You’ll want to be monitoring the health of all servers, and that includes your load generators. In fact, load generator health is critical as over-utilising the load generator itself is a sure-fire way to render your results inaccurate or inconsistent and therefore unusable. The load generator is just like any other machine: attempt to do too much on it and it will become sluggish. Response times are measured from the time that the request is sent by the tool to the time that the tool gets a response back, so they are influenced by sluggishness in the load generator. You don’t want your load generator to be the cause of the performance issue, so make sure you monitor every test while you’re running it.

You’d also ideally do this for important components in the architecture of your application, if at all possible.

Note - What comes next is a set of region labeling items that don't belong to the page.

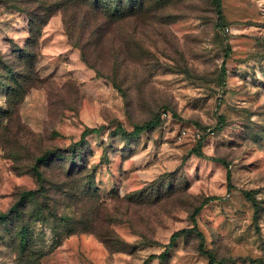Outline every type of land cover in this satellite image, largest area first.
I'll return each instance as SVG.
<instances>
[{
	"label": "rangeland",
	"instance_id": "obj_1",
	"mask_svg": "<svg viewBox=\"0 0 264 264\" xmlns=\"http://www.w3.org/2000/svg\"><path fill=\"white\" fill-rule=\"evenodd\" d=\"M34 1L0 0V209L38 189L25 174L37 156L104 127L81 151L97 189L72 201L54 161L46 193L0 221V264H160L165 250L168 264H209L202 249L264 264V0H221V20L214 0H148L115 23L84 10L85 29ZM156 116L130 145L113 136ZM108 230L127 245L109 250Z\"/></svg>",
	"mask_w": 264,
	"mask_h": 264
},
{
	"label": "trees",
	"instance_id": "obj_2",
	"mask_svg": "<svg viewBox=\"0 0 264 264\" xmlns=\"http://www.w3.org/2000/svg\"><path fill=\"white\" fill-rule=\"evenodd\" d=\"M34 3L37 5L35 10L38 11L43 16V13H47L46 16H52L54 13L58 11H63L71 13L73 16L72 21L77 25V28H84L87 25V21L85 19H80L82 13L84 10L89 11L93 13L96 16H102L106 18L108 22L115 23L120 20H124L128 17H138L143 16L146 13L147 6H148V0H35ZM214 4L217 7V14L218 18L221 20L223 19L222 12L219 10L221 8V0H214ZM38 17H35L31 20V24L36 25L37 28L46 26L48 24V19H46L44 22L38 23L39 20H37ZM65 18V28L67 29V34L70 36L71 31L68 28V22H66V15ZM89 27V25H88ZM101 36V38H100ZM99 40H102V33L99 35ZM98 42V39L96 40ZM97 73H99L97 71ZM115 88H118L117 84H112ZM120 89V88H119ZM24 100V99H23ZM22 100V102H23ZM21 102V104H22ZM159 116H156L152 121H149L143 125H135L134 130L132 132H128L121 127H118V131H115L113 133V136L116 137L119 134L122 135L123 140L126 144L130 145L132 141L138 140L142 134L148 130L155 129L158 127L160 123ZM104 127L100 128H86L82 135L81 139L78 142L73 143L68 148L61 150V152L58 151H51L47 150L42 155L37 156L34 159V162L29 166V168L25 171V174L32 175L34 180L36 181L38 185V189L36 190H21L14 194V201L12 206L8 209V211H0V221H3L4 219H7V216L11 213L19 212L23 209H27L28 202L33 198H37L39 195H43L46 193V187H45V181H46V172L45 168L51 167L54 163V161H62L64 162V166H62L63 171H66V181L63 183V186H66L65 188H69L71 191L72 201L76 197V193L80 192L82 190H90L92 187L97 189L95 180H96V167L91 166L88 167V164H85L86 161L82 157L81 151L83 148V145L86 144V138L89 135L98 134L103 130ZM197 151V150H196ZM64 152H67L70 154V158H66V156L63 154ZM200 155V153H199ZM69 165V166H68ZM81 165V166H79ZM68 166V167H67ZM67 167V168H66ZM228 179H230V175L228 176ZM86 180V181H85ZM64 188V189H65ZM250 195V193L247 194V196ZM208 200L204 202L207 203ZM255 205L256 202L254 199L251 200ZM202 204V205H204ZM200 208L197 209L196 214L199 213ZM194 218L192 220L194 221ZM47 217H40L36 221L41 222L46 220ZM34 230V228L32 227ZM32 230L31 235L34 236L35 232ZM193 229L189 230H181L173 234L171 237L170 247H174V244L176 240L187 234L192 233ZM84 232V231H83ZM200 235L201 232H197ZM23 238L21 242L22 247L25 245L24 237L27 234V230L23 229ZM76 230H73L68 232L67 235L64 237L62 235H58L57 237H61V240L67 239L68 237L75 235ZM99 239L104 243V245L110 250V241H113L114 244H117V250H120L121 247H123L125 244L124 241H122L118 235L108 230L103 235L98 234ZM57 242L54 244V247H59L61 245V242ZM24 244V245H23ZM113 246V245H112ZM203 254H205L209 258V264H215L213 259V254L210 251H204L201 250ZM151 260L157 259L159 260L160 264H168L170 260V253L169 250H165L159 255H152L150 257Z\"/></svg>",
	"mask_w": 264,
	"mask_h": 264
},
{
	"label": "crops",
	"instance_id": "obj_3",
	"mask_svg": "<svg viewBox=\"0 0 264 264\" xmlns=\"http://www.w3.org/2000/svg\"><path fill=\"white\" fill-rule=\"evenodd\" d=\"M69 49H70V48H69ZM66 51H72V50H68V49H67ZM73 53H74V54H73V55H74L73 57H77V55H78L77 52H73ZM94 78H95V76H94ZM0 211H2V210L0 209ZM3 212H4V211H3Z\"/></svg>",
	"mask_w": 264,
	"mask_h": 264
},
{
	"label": "built area",
	"instance_id": "obj_4",
	"mask_svg": "<svg viewBox=\"0 0 264 264\" xmlns=\"http://www.w3.org/2000/svg\"><path fill=\"white\" fill-rule=\"evenodd\" d=\"M163 115H164V117H166L167 114H163Z\"/></svg>",
	"mask_w": 264,
	"mask_h": 264
}]
</instances>
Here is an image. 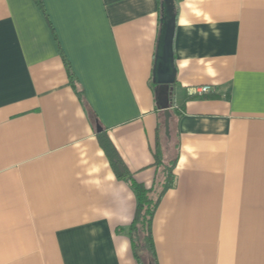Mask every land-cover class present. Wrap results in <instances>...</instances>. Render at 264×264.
<instances>
[{
	"label": "crops",
	"instance_id": "crops-1",
	"mask_svg": "<svg viewBox=\"0 0 264 264\" xmlns=\"http://www.w3.org/2000/svg\"><path fill=\"white\" fill-rule=\"evenodd\" d=\"M161 1L0 0V264H136V197L97 134L136 183L161 176ZM174 10L177 159L151 221L156 261L264 264V0Z\"/></svg>",
	"mask_w": 264,
	"mask_h": 264
},
{
	"label": "trees",
	"instance_id": "trees-1",
	"mask_svg": "<svg viewBox=\"0 0 264 264\" xmlns=\"http://www.w3.org/2000/svg\"><path fill=\"white\" fill-rule=\"evenodd\" d=\"M39 0H37L38 2ZM177 0H173L174 7ZM163 1H161V4ZM71 84L73 81L70 79ZM177 111H170V117L176 116ZM164 124H158L155 152L152 155L154 159L153 165L159 169L161 176L155 179L152 187L146 188L144 185L136 183L133 175L127 170V167L119 157L114 146L110 144L104 132L97 134L98 145L101 147L118 180L129 184L134 196L136 197V208L132 221L127 228V237L130 242V248L134 262L136 264H158L152 233V220L155 215L156 207H158L163 194L174 187L175 176L173 170L176 164L177 155L176 145L173 140L174 134H171L172 142H169L164 135ZM162 132V133H161ZM168 141V142H167Z\"/></svg>",
	"mask_w": 264,
	"mask_h": 264
},
{
	"label": "water",
	"instance_id": "water-1",
	"mask_svg": "<svg viewBox=\"0 0 264 264\" xmlns=\"http://www.w3.org/2000/svg\"><path fill=\"white\" fill-rule=\"evenodd\" d=\"M175 7L173 0H163L160 17L161 36H160V52L156 55V64L153 71V82L157 85L158 95L160 97L161 109L163 110L162 116H164V132L169 137V103L167 100L169 89L175 82L176 69L173 63V38L175 32ZM165 99L162 100V96ZM100 131V128L96 130Z\"/></svg>",
	"mask_w": 264,
	"mask_h": 264
},
{
	"label": "built area",
	"instance_id": "built-area-1",
	"mask_svg": "<svg viewBox=\"0 0 264 264\" xmlns=\"http://www.w3.org/2000/svg\"><path fill=\"white\" fill-rule=\"evenodd\" d=\"M209 91H210V88H208V86H203V87L194 88L192 93L195 95H202L204 93H208Z\"/></svg>",
	"mask_w": 264,
	"mask_h": 264
},
{
	"label": "rangeland",
	"instance_id": "rangeland-1",
	"mask_svg": "<svg viewBox=\"0 0 264 264\" xmlns=\"http://www.w3.org/2000/svg\"><path fill=\"white\" fill-rule=\"evenodd\" d=\"M162 133V132H161Z\"/></svg>",
	"mask_w": 264,
	"mask_h": 264
}]
</instances>
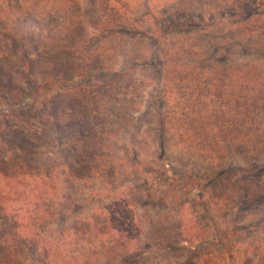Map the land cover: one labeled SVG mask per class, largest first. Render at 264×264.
Masks as SVG:
<instances>
[{
  "label": "trees",
  "instance_id": "1",
  "mask_svg": "<svg viewBox=\"0 0 264 264\" xmlns=\"http://www.w3.org/2000/svg\"><path fill=\"white\" fill-rule=\"evenodd\" d=\"M184 1L157 4V13L153 0H143L152 22L136 23L144 31L135 36L144 33L158 46L151 64L184 67L211 55L230 66L241 48L246 62L236 60L254 67L232 79L248 84L243 94L232 84L220 86L235 101L229 111L208 115L215 125L203 123L210 129L204 135L192 116L197 100L180 113L190 120L189 128L180 127L187 143L206 148L209 176L197 173L196 183L186 184L167 174L170 132L161 122L154 161L162 169L139 188L150 191L157 183L173 192L170 208L178 216L167 220L169 231L139 212L151 203L163 207L169 193L156 202L143 197V203L136 194L120 199L109 188L119 169L103 163L115 136L108 135L122 136L142 107L141 83L127 67L113 68L115 50L106 45L119 33L114 43L124 40L132 26L128 14L115 0H0V264H264V63H255L264 56V0H200L193 10ZM176 34L188 39L180 47L166 45ZM129 93L140 101L131 102L136 98ZM125 150L130 167L144 168L139 153ZM94 177L101 184L94 189L105 190L106 199L75 207L73 184ZM194 187L209 217L215 204H225L220 229L193 223L195 202L184 207ZM82 199L93 201L86 193ZM189 207L192 219L184 222ZM215 244L221 262L210 249Z\"/></svg>",
  "mask_w": 264,
  "mask_h": 264
},
{
  "label": "rangeland",
  "instance_id": "2",
  "mask_svg": "<svg viewBox=\"0 0 264 264\" xmlns=\"http://www.w3.org/2000/svg\"><path fill=\"white\" fill-rule=\"evenodd\" d=\"M115 1H118L117 7H119L122 12L128 14L132 26L127 29V34H123L124 40L120 39L118 43H114L118 37L122 36L119 33L111 36L106 41V45L111 47L110 51L115 50V52L112 53L114 56L112 55L111 58V63L114 65L113 68L118 70L119 68L127 67L128 75L132 74V77L137 78L135 81L141 83L140 86L142 89L139 92L142 93V107L140 112L136 115V122L131 128L127 129L122 136L119 135V132L117 134L110 133L108 135V138H112L113 135L115 136L113 137V143L105 148L107 149L105 153L108 156V160L103 163H113V165L119 169L117 170V175L120 174L119 178L114 180L117 184L109 188L117 190L120 199L126 197H132L134 199V194H136L135 199L140 198L143 203H145L143 197L153 199L156 202L160 197H165L169 193L167 196V204L163 205V207H160L158 203L155 207L153 205L154 203H151L149 207L145 206L144 208H140L139 212H141V215L143 216H148V219L151 217L155 222L160 223L159 227H166L169 231L170 229L172 231L169 221L174 220L178 216V213L176 208H170L171 204L169 202H172L174 198L173 192L170 188L166 187L164 184L158 185L157 183L152 184L150 191L149 189L145 191L139 188L146 180L153 182L157 175L156 171L162 169L158 165L160 161H154V156L156 157L158 151L157 146L160 138V124L165 119L166 124L168 125V133L170 132L169 135L166 136L167 145L171 148L170 156H168L165 168L167 174L176 180L182 179V181H186V184L196 183L197 173H200L203 176H209L212 171L208 168L209 164L205 153L206 148L202 145H198L197 148L194 144L190 145V143H187L188 135L184 132V134L181 133L182 128L180 127L185 124L184 128H189L190 120L189 118H180V113H189L186 110H188L192 103L197 100L196 114L192 113V116L196 117L198 127L203 129L202 133L204 135L210 130L206 128L209 124L215 125L212 119L209 121L207 118L208 115L220 109L229 111V109L233 107L231 103L232 99L235 101L234 98L231 99L229 96L227 87L225 86L226 89L223 92V88L220 86H229L232 84L237 86L234 88L235 93L238 94L243 91L245 92L248 84L240 81H237L240 83L236 84L232 79H239V77L247 72L250 67L254 66L241 65L243 62H246L241 54V48H236L238 50L236 59H239L241 64L238 60L233 59L231 64H229L230 66L221 65V63L215 58L211 60V55H208V58L205 57L199 59L195 64L192 60H188L189 64L184 67H172L166 69V67L161 68L156 66V64H151L158 52V46L155 45L154 42L144 33L137 37L135 36L137 34L136 30L144 31V29H138L136 27L138 26L137 24H140L145 28L149 27L150 22H152V16L146 15L147 10L146 6L142 4L143 0ZM168 1L170 0H153L152 4L155 9H153V12H162V10L158 9L157 4L163 5ZM200 3V0H185L183 7L193 10L196 7H199ZM187 35L188 34H176V36L168 38L165 43L171 47H180L182 43L188 39ZM212 40L222 44L228 43V47L230 46V43L223 38H212ZM222 51H224V49H222ZM255 61L256 65L260 67V63H264V56L260 57L259 60L256 58ZM235 63L237 65H235ZM253 73H256L255 68L253 69ZM188 87H190V89ZM132 89L135 90L134 86ZM132 93H135V91H132ZM132 93H129L128 97L136 99L131 100V102L140 101L138 99L139 95H133ZM214 107H216V109L213 110L212 108ZM202 112H204V114H200ZM203 123L207 124L206 127L201 126ZM187 132H189V130ZM212 132L215 133V131ZM196 133L201 135L200 130ZM226 133L227 132H225L223 136H226ZM219 134L221 133L216 135ZM125 147L130 149L129 154L132 156L139 153L138 155L141 157V163L143 165L145 164L144 168L136 169L130 167ZM122 167H125L126 170L123 169L122 171ZM97 179L98 177H94L93 180H83L80 182L81 185L79 183H77V185L73 184L75 190L69 192L73 193L71 196L72 200L76 202L75 207L80 203L81 207H85V205H93L106 199L107 192L105 190L94 189V187L98 188L101 186ZM83 193H86L89 198L92 197L93 201L83 200ZM93 195H96V199ZM231 195L233 198L239 197L237 192H232ZM80 200L83 201L81 202ZM198 200V189L194 187L188 198L187 206L184 207L186 208L192 202H195V206L197 207L194 214L196 222L193 221V223H202L199 221H206L209 225L206 228L215 225L212 230L215 229L216 231L217 229H220L226 222L224 220V212L222 211L225 204L223 202L220 205L215 204L212 208V215L209 217L207 212L200 210L205 209L201 208V204H197ZM174 207H176V205H174ZM86 209L88 208H84V210ZM192 209V207L187 209L184 222H190V219H192ZM127 215L129 214L127 213ZM213 220L214 222L211 224ZM244 221L245 220H242L240 222V226H244ZM148 224H150V222ZM197 225L200 226L201 224ZM149 232H151V229ZM198 240L200 239L197 238L194 243L196 244ZM219 246L220 244H215L214 247L212 246L213 248H210L215 252L216 262L223 261L222 249L219 248Z\"/></svg>",
  "mask_w": 264,
  "mask_h": 264
}]
</instances>
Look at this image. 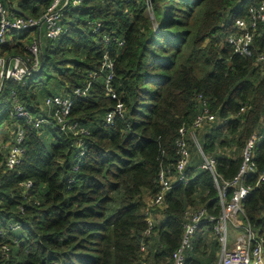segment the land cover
I'll return each instance as SVG.
<instances>
[{
  "label": "trees",
  "instance_id": "trees-1",
  "mask_svg": "<svg viewBox=\"0 0 264 264\" xmlns=\"http://www.w3.org/2000/svg\"><path fill=\"white\" fill-rule=\"evenodd\" d=\"M263 1L70 0L64 7V0L58 38L45 22L39 39L30 28L16 31L12 43L0 42V55L24 56L25 43L36 37L44 61L41 71L6 81L0 93V264H172L185 225L200 211L206 215L185 251L186 264H218L221 244L209 218H219L222 207L212 174L200 167L198 145L217 160L221 179L233 181L253 136L259 138L256 170L239 219L264 241V181L258 183L264 64L257 62L264 54V21L254 29L252 56L235 53L226 40L238 33L235 20ZM52 2L3 0L17 16L36 19ZM110 74L116 99L108 94ZM88 86L85 96H76ZM57 95L73 101L60 125L55 107L46 106ZM15 99L33 121L43 117L56 126L35 128L12 116ZM118 103L124 118L108 124ZM205 108L215 121L195 130V143L190 131ZM17 126L25 131L20 144ZM181 129L191 152L188 182L150 206L162 191L161 172L175 171ZM16 147L24 152L9 168Z\"/></svg>",
  "mask_w": 264,
  "mask_h": 264
},
{
  "label": "built area",
  "instance_id": "built-area-1",
  "mask_svg": "<svg viewBox=\"0 0 264 264\" xmlns=\"http://www.w3.org/2000/svg\"><path fill=\"white\" fill-rule=\"evenodd\" d=\"M63 1L64 0H53L45 15L36 19L23 15L17 16L11 9L3 4V0H0V42L12 43L16 31L30 28L38 30L40 26L42 28V25L45 22L49 29V35L52 38H58L61 35L62 30L61 26L57 23L59 15L57 11ZM81 1L82 0H78V2ZM259 21H264V1L257 6L249 7L246 17H240L235 20V28L238 30V33L230 34L226 38L235 53L244 57L252 56L254 29ZM100 28L101 26L98 24L95 31H99ZM108 40L109 38L106 39L107 42ZM118 44L122 46L123 41H119ZM40 52L41 45L39 40L35 37L34 42L28 48V52L24 53V56L15 55L13 57H8L6 54L0 55V93L2 90L1 87L4 86L6 81L15 80L22 82L24 78L30 74L32 69L38 70L40 66ZM257 62L264 64V54L258 57ZM109 67H112L111 63L108 64V68ZM112 77V74H110L108 78V94L113 99H116L117 95L110 87ZM88 90L89 86L85 89H78L75 94L76 96H85ZM12 96L15 98L14 94ZM46 106L55 107L56 122L60 125L64 124L67 117L70 115L73 101L70 97L57 95L49 98L46 101ZM4 110L5 109L0 102V115ZM11 114L27 123H33L35 128H39L42 124L47 122L51 125L55 124L54 126H56L55 121H46L43 117L37 118L33 121L34 115L25 109L16 99ZM121 118H124V106L122 103H118L116 108L108 113L107 123L114 125L116 120ZM214 121L215 116L210 115L208 109L205 108L202 114L196 119L193 130L190 131L192 134L191 139L197 143L195 130L201 128L206 122ZM64 127L65 125H62V128ZM75 128L76 124L72 126V129ZM13 131L16 133L15 139L17 144H20L25 136L23 127L17 126ZM82 132L84 131L82 130ZM185 132V129L180 130L182 138L176 142L179 160H177L175 171L161 172L159 183L162 191L155 200L151 201L150 206L160 205L164 200V193L169 192L179 183L188 182V168L191 162V152L190 146L184 138ZM258 139L257 136H253L247 142L243 152V164L233 181H224L221 179V176L217 173V160L211 156L205 155L198 145V150L203 159L200 167L202 170L209 171L212 174L214 186L219 193V203L222 207V214L219 218L214 216H210L209 218V222H214L213 229L218 236L219 243L221 244L220 260L218 264H264L263 239L257 235L256 231L250 224L244 226L242 220L239 219L240 221H237V217L239 218L242 212L244 200L251 192V188L248 186L247 182L256 170V164L253 158ZM82 145L83 144L81 143V146ZM23 152L24 151L20 147L14 148L7 160V166L9 168H14L20 162ZM262 181H264V170L259 176L258 183ZM30 186L31 184H28V187ZM205 215L206 213L204 211H200L189 218V222L185 225V234L183 236L181 247L173 254L172 264H186L185 251L190 247L193 236L201 225L202 220H204ZM237 223L239 224L238 226L236 225ZM230 224L236 226L234 230L239 232L243 231V236H237L232 244H229L228 242ZM149 225L152 227L151 221H149Z\"/></svg>",
  "mask_w": 264,
  "mask_h": 264
},
{
  "label": "rangeland",
  "instance_id": "rangeland-1",
  "mask_svg": "<svg viewBox=\"0 0 264 264\" xmlns=\"http://www.w3.org/2000/svg\"><path fill=\"white\" fill-rule=\"evenodd\" d=\"M148 16L150 17H153L154 16V14H153V11L151 10V7L149 6V8H148ZM26 46H27V49L30 47V46H28V44L27 43H25V48H26ZM5 133V129L3 128V127H1L0 128V139L2 138V136H3V134ZM203 161V159H202V157H201V162ZM237 221L239 222L240 220H239V218L237 217ZM237 226L239 225L238 223L236 224ZM235 227L236 226H234V225H232V224H230L229 225V232H228V242H229V244H232L235 240H236V238H237V236H243V231H237V230H234L235 229Z\"/></svg>",
  "mask_w": 264,
  "mask_h": 264
},
{
  "label": "water",
  "instance_id": "water-1",
  "mask_svg": "<svg viewBox=\"0 0 264 264\" xmlns=\"http://www.w3.org/2000/svg\"><path fill=\"white\" fill-rule=\"evenodd\" d=\"M69 4H70V0H66L64 7L69 6ZM40 32H41V26L38 28V39L40 38ZM40 61H41V64H40L39 70L37 72L41 71L43 69V66H44L43 56H42L41 52H40ZM2 88H3V86L1 87V89Z\"/></svg>",
  "mask_w": 264,
  "mask_h": 264
}]
</instances>
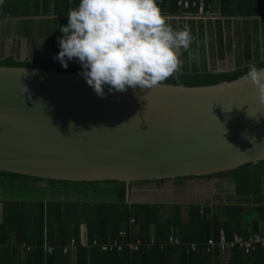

Test duration and quantity

You’re ready to kick off the test! But how long should you let each test run? And how many tests should you run for each test scenario identified in the planning phase?

It’s all about sample size.

Sample size is the number of observations recorded before making a hypothesis. Having a sample size that is too small can drastically affect the results of that hypothesis, because you don’t have as much to go on when drawing that conclusion. For example, if you want to know how many people know what load testing is, you may want to ask more than two people. Similarly, when running a load test, we want to make sure that our sample size is large enough that we can draw conclusions from the results of the load test and extrapolate the performance of our application from them.

In load testing, we can look at sample size from two aspects.

The duration of a test affects the sample size because the longer a test runs, the higher the number of transactions that can be executed. The type of test scenario will also affect your test’s duration. For instance, a soak test, which aims to measure how your application responds to a sustained load, will be insufficient if you run it for five minutes. The same five minutes, however, might be perfect for a spike test, where you want to test a high amount of transactions within a very short timeframe. In general, though, I would be wary about drawing conclusions from a peak load test that lasts less than thirty minutes.

The number of tests that you run also affects sample size in that each test gives you new observations that you can use to form an educated hypothesis. It’s a good idea to run more than one test for each test scenario. Relying too heavily on the results of a single test, especially if it’s a short one, may be dangerous because something as simple as a scheduled batch job executing a certain time every day might skew your results.